In composing your piece, you should bear in mind that Aleksei Mikhailovich was very interested in history and historical precedents (for example, we are told he eagerly studied about the life and times of Ivan IV, and for a time he had his Privy Chancery working, unsuccessfully as it turned out, to compile a continuation of the Stepennaia kniga). Further, it was common by late Muscovy to explain, often in extenso and with specific references, the reasons for a particular policy or decree. In other words, many of the qualities of a good analytical historical essay such as one would write for a final exam undoubtedly are qualities we would expect to find in such a piece.
At the same time though, the document may present something of a blinkered vision of reality-it is, after all, the tsar's perspective and may in part constitute a kind of apologia pro vita sua, and he presumably could not have had all of our sensitivities. Unlike most of us, he was, we are told, devoutly Orthodox and actively engaged in Church affairs. You can assume he would have been aware of most of the basic developments and facts that you have learned (that is, he knows about law codes issued, church councils, popular piety, wars, a bit about foreign countries and culture and what they had to offer Muscovy...). But he would not, of course, have read Kliuchevskii, Max Weber (or some distillation of him) or have known about Perry Anderson's Lineages of the Absolutist State. The fact that you are expected to know such things going into this essay may give you some advantage in framing your essay, since, of course, what you gain thereby may help you in fact to understand Muscovite realities in ways that overlap with the Tsar's understanding as an insider.
Your essay should be 6-8 pp. in length, double-spaced with normal margins. While the Tsar would not have been likely to use quotation marks, you should, as appropriate. Also, while he would not have listed his sources in a bibliography, you should.
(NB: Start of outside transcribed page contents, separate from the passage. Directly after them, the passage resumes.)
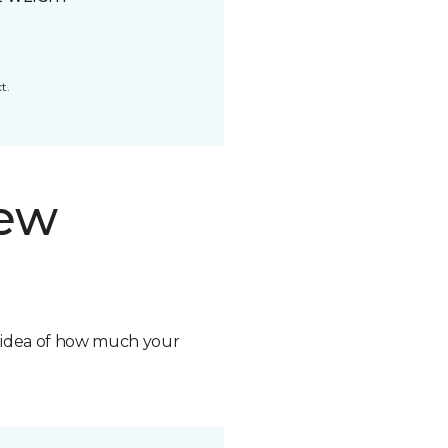
t.
new
n idea of how much your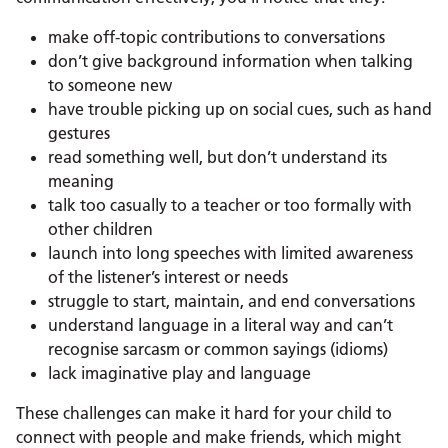
make off-topic contributions to conversations
don’t give background information when talking
to someone new
have trouble picking up on social cues, such as hand
gestures
read something well, but don’t understand its
meaning
talk too casually to a teacher or too formally with
other children
launch into long speeches with limited awareness
of the listener’s interest or needs
struggle to start, maintain, and end conversations
understand language in a literal way and can’t
recognise sarcasm or common sayings (idioms)
lack imaginative play and language
These challenges can make it hard for your child to
connect with people and make friends, which might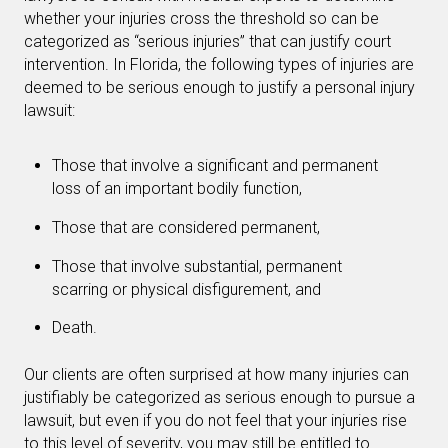
whether your injuries cross the threshold so can be
categorized as “serious injuries” that can justify court
intervention. In Florida, the following types of injuries are
deemed to be serious enough to justify a personal injury
lawsuit:
Those that involve a significant and permanent
loss of an important bodily function,
Those that are considered permanent,
Those that involve substantial, permanent
scarring or physical disfigurement, and
Death.
Our clients are often surprised at how many injuries can
justifiably be categorized as serious enough to pursue a
lawsuit, but even if you do not feel that your injuries rise
to this level of severity, you may still be entitled to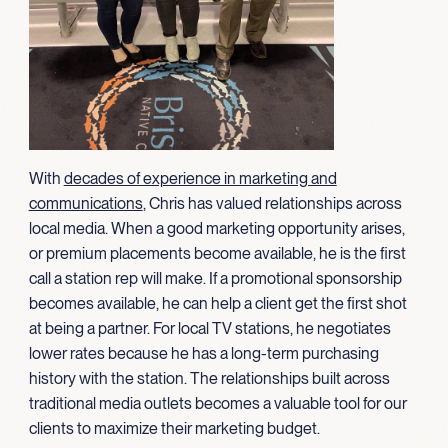
With
decades of experience in marketing and
communications
, Chris has valued relationships across
local media. When a good marketing opportunity arises,
or premium placements become available, he is the first
call a station rep will make. If a promotional sponsorship
becomes available, he can help a client get the first shot
at being a partner. For local TV stations, he negotiates
lower rates because he has a long-term purchasing
history with the station. The relationships built across
traditional media outlets becomes a valuable tool for our
clients to maximize their marketing budget.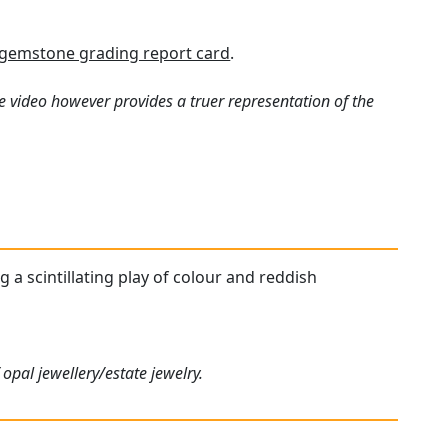
gemstone grading report card
.
e video however provides a truer representation of the
g a scintillating play of colour and reddish
opal jewellery/estate jewelry.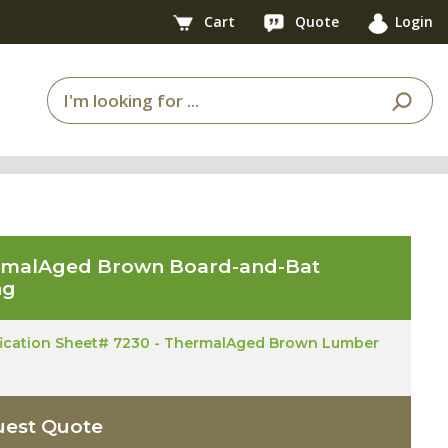
Cart
Quote
Login
rmalAged Brown Board-and-Bat
ng
fication Sheet# 7230 - ThermalAged Brown Lumber
est Quote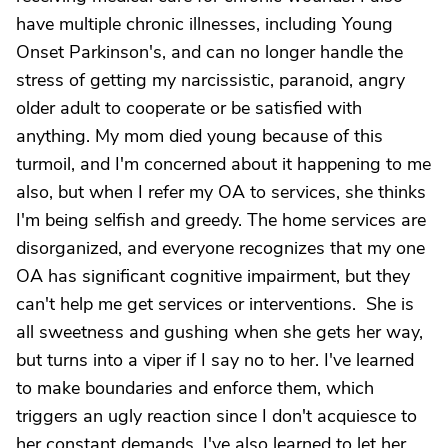
have multiple chronic illnesses, including Young
Onset Parkinson's, and can no longer handle the
stress of getting my narcissistic, paranoid, angry
older adult to cooperate or be satisfied with
anything. My mom died young because of this
turmoil, and I'm concerned about it happening to me
also, but when I refer my OA to services, she thinks
I'm being selfish and greedy. The home services are
disorganized, and everyone recognizes that my one
OA has significant cognitive impairment, but they
can't help me get services or interventions. She is
all sweetness and gushing when she gets her way,
but turns into a viper if I say no to her. I've learned
to make boundaries and enforce them, which
triggers an ugly reaction since I don't acquiesce to
her constant demands. I've also learned to let her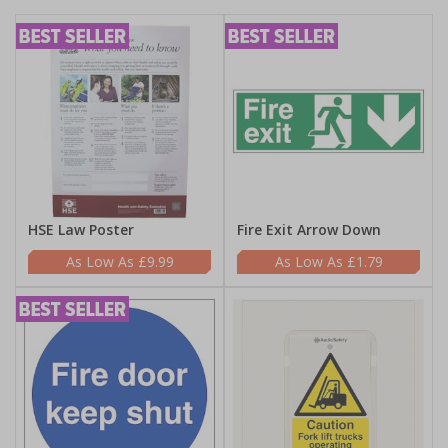
HSE Law Poster
Fire Exit Arrow Down
£9.99
£1.79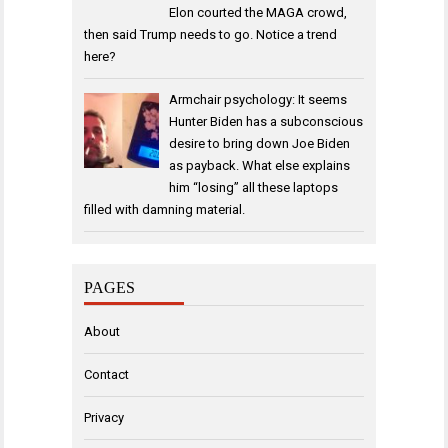
Elon courted the MAGA crowd,
then said Trump needs to go. Notice a trend
here?
Armchair psychology: It seems
Hunter Biden has a subconscious
desire to bring down Joe Biden
as payback. What else explains
him “losing” all these laptops
filled with damning material.
PAGES
About
Contact
Privacy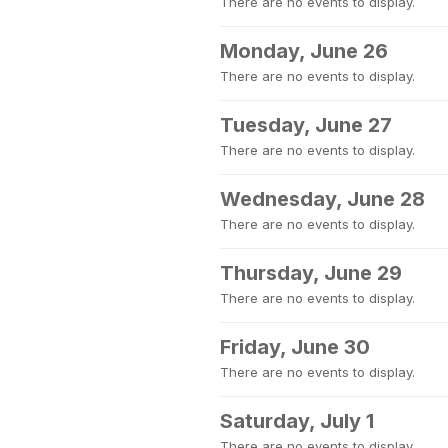
There are no events to display.
Monday, June 26
There are no events to display.
Tuesday, June 27
There are no events to display.
Wednesday, June 28
There are no events to display.
Thursday, June 29
There are no events to display.
Friday, June 30
There are no events to display.
Saturday, July 1
There are no events to display.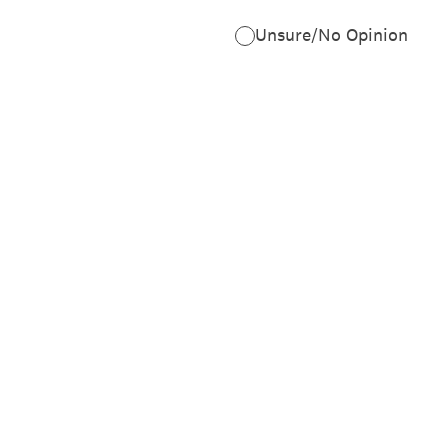
Unsure/No Opinion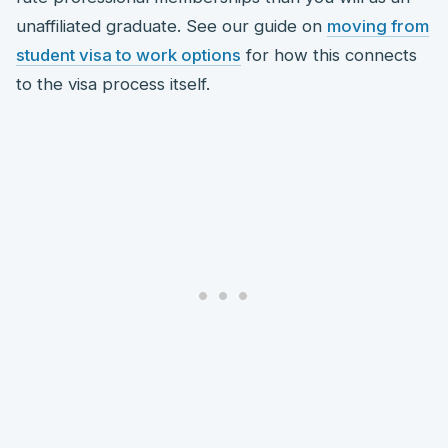
unaffiliated graduate. See our guide on
moving from
student visa to work options
for how this connects
to the visa process itself.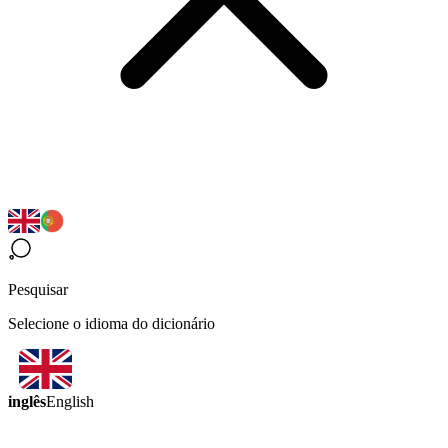
Pesquisar
Selecione o idioma do dicionário
inglês
English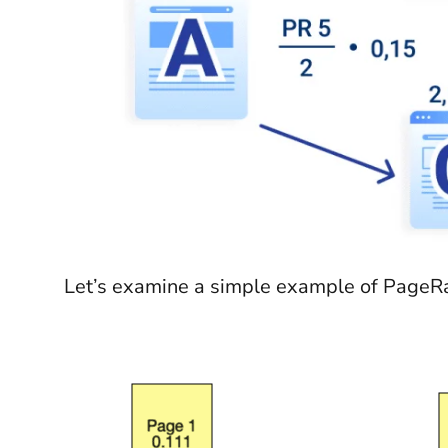
Let’s examine a simple example of PageRa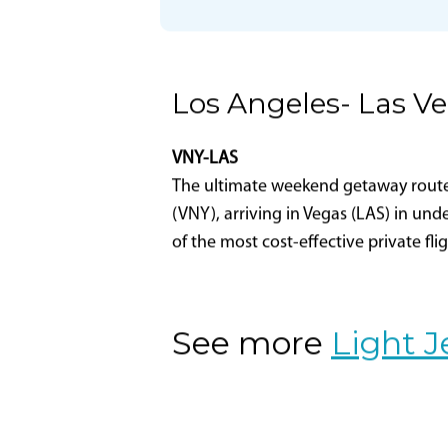
Part 135 Certificate
Holder Name
Certificate Designator
Los Angeles- Las V
VNY-LAS
The ultimate weekend getaway route-L
(VNY), arriving in Vegas (LAS) in und
of the most cost-effective private fli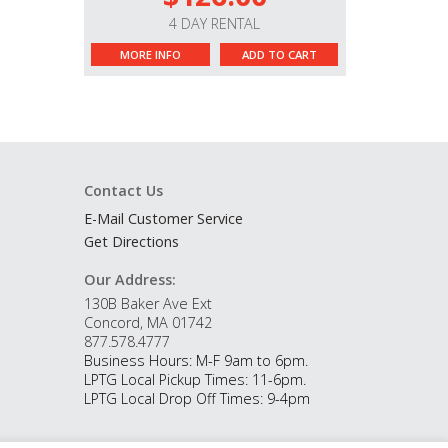
4 DAY RENTAL
MORE INFO
ADD TO CART
Contact Us
E-Mail Customer Service
Get Directions
Our Address:
130B Baker Ave Ext
Concord, MA 01742
877.578.4777
Business Hours: M-F 9am to 6pm.
LPTG Local Pickup Times: 11-6pm.
LPTG Local Drop Off Times: 9-4pm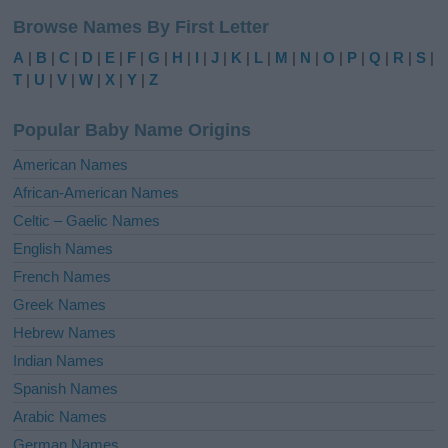
l
Browse Names By First Letter
t
e
A
|
B
|
C
|
D
|
E
|
F
|
G
|
H
|
I
|
J
|
K
|
L
|
M
|
N
|
O
|
P
|
Q
|
R
|
S
|
r
T
|
U
|
V
|
W
|
X
|
Y
|
Z
n
a
Popular Baby Name Origins
t
i
American Names
v
African-American Names
e
Celtic – Gaelic Names
:
English Names
French Names
Greek Names
Hebrew Names
Indian Names
Spanish Names
Arabic Names
German Names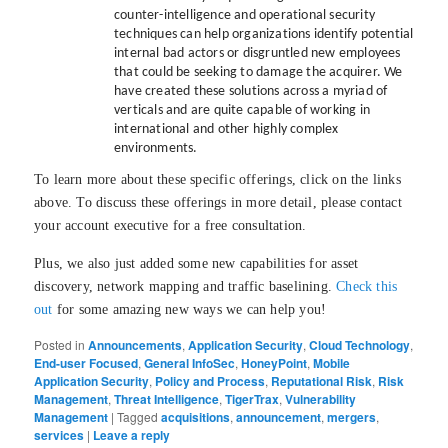
counter-intelligence and operational security
techniques can help organizations identify potential
internal bad actors or disgruntled new employees
that could be seeking to damage the acquirer. We
have created these solutions across a myriad of
verticals and are quite capable of working in
international and other highly complex
environments.
To learn more about these specific offerings, click on the links
above. To discuss these offerings in more detail, please contact
your account executive for a free consultation.
Plus, we also just added some new capabilities for asset
discovery, network mapping and traffic baselining.
Check this
out
for some amazing new ways we can help you!
Posted in
Announcements
,
Application Security
,
Cloud Technology
,
End-user Focused
,
General InfoSec
,
HoneyPoint
,
Mobile
Application Security
,
Policy and Process
,
Reputational Risk
,
Risk
Management
,
Threat Intelligence
,
TigerTrax
,
Vulnerability
Management
|
Tagged
acquisitions
,
announcement
,
mergers
,
services
|
Leave a reply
The essay is due in hard copy no later than Monday, December 15, at 5 PM. Note that this date in fact is later than the date (Friday, December 12) when the final exam for the course (if an in-class one) is scheduled. You may, of course, turn in your final on that Friday if you wish to end the quarter sooner. The exam (hard-copy only) should either be submitted to the instructor personally or placed in his mail box in Smith 315. (Do not slide under a door that is locked.) Be sure to keep a copy of the exam, since if the instructor discovers he does not have your exam by the deadline, it will be up to you to prove you have written it. Remember that the university's rules require that you take a scheduled final exam. The only acceptable excuse for lateness in turning it in is a documented medical one.
Should you wish to receive the annotated, graded exam back (along with any other papers that have not been returned), be sure to attach to it a large, stamped, self-addressed envelope with sufficient postage. Exams will be kept into the winter quarter, should you wish instead to pick them up personally.